The study found MDMA concentrations quadrupled the week after the 2019 festival, while cocaine concentrations reached levels previously shown to affect the life cycle of European eels -- which are present in the river and are critically endangered.

Christian Dunn, a professor in wetland science at Bangor University, who led the study, told CNN Tuesday that the levels of illegal drugs were "high enough to be classed as environmentally damaging," although he added the caveat that levels "decline pretty quickly after Glastonbury has finished."

Dunn collaborated on the study with Masters student Dan Aberg, who worked alongside Daniel Chaplin, from the Centre for Environmental Biotechnology, to measure levels of illegal drugs in the river before, during and after the last Glastonbury Festival in 2019.

The researchers said the increase in drug levels had come from festival goers urinating in public, causing the chemicals to eventually enter the river -- which happens particularly quickly in wet weather conditions.
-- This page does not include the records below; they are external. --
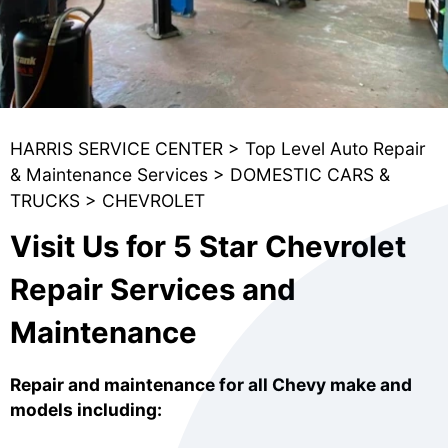
HARRIS SERVICE CENTER
>
Top Level Auto Repair
& Maintenance Services
>
DOMESTIC CARS &
TRUCKS
>
CHEVROLET
Visit Us for 5 Star Chevrolet
Repair Services and
Maintenance
Repair and maintenance for all Chevy make and
models including:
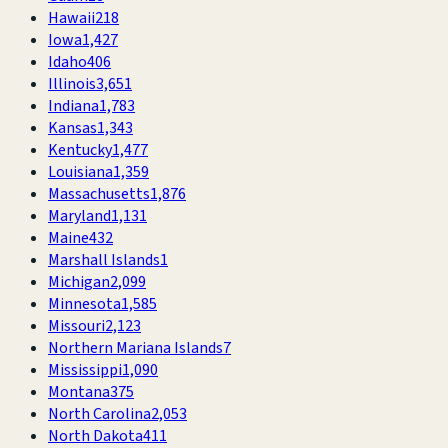
Hawaii
218
Iowa
1,427
Idaho
406
Illinois
3,651
Indiana
1,783
Kansas
1,343
Kentucky
1,477
Louisiana
1,359
Massachusetts
1,876
Maryland
1,131
Maine
432
Marshall Islands
1
Michigan
2,099
Minnesota
1,585
Missouri
2,123
Northern Mariana Islands
7
Mississippi
1,090
Montana
375
North Carolina
2,053
North Dakota
411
"This has highlighted the fact that stopping public urination is so important," Dunn said. "Not just for the traditional pollutants, which we've kind of known about, but for these these types of pollutants, which we're only now really just becoming aware of -- pharmaceutical waste, illicit drug waste -- these are important."

Although Dunn praised the work done by the festival to tackle the issue of public urination, he said more needed to be done and the impact of illegal drugs on ecosystems should be further investigated.

"We need to start highlighting the dangers of these drugs to the public and to festival goers and saying, 'look, another reason why you should not be peeing on the ground, go and use the loos, go and use the facilities,'" he said.

Dunn suggested treatment wetlands and reed bed systems could be used to help "break down and filter out" pollutants flowing into the river and protect wildlife.

The researchers also monitored the nearby Redlake River, but found no significant changes in levels of illegal drugs around the time of the festival -- suggesting the increase was directly linked to Glastonbury Festival.

CNN has contacted Glastonbury Festival organizers for comment.